→ **EXERCISE**: Copy out every line below that contains the string "Weltreise", and leave out all the other lines.

→ **RECORDS TO USE**:
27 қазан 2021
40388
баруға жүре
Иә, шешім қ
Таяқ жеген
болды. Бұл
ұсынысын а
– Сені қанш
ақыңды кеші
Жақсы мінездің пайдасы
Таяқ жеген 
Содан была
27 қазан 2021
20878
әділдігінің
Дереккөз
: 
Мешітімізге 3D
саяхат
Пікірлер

--

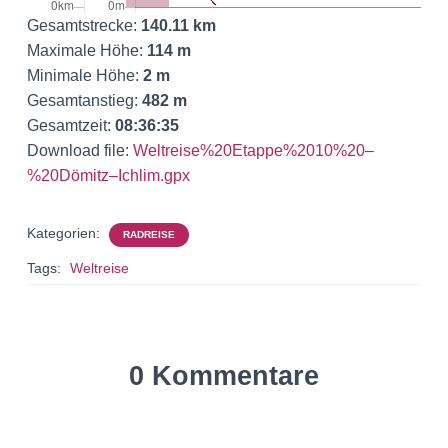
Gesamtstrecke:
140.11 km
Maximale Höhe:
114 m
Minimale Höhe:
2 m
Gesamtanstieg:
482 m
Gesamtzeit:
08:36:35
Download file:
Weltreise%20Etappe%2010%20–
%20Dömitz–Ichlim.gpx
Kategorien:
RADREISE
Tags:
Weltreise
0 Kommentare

→ **ANSWER TO THIS TASK**:
Weltreise%20Etappe%2010%20–
Weltreise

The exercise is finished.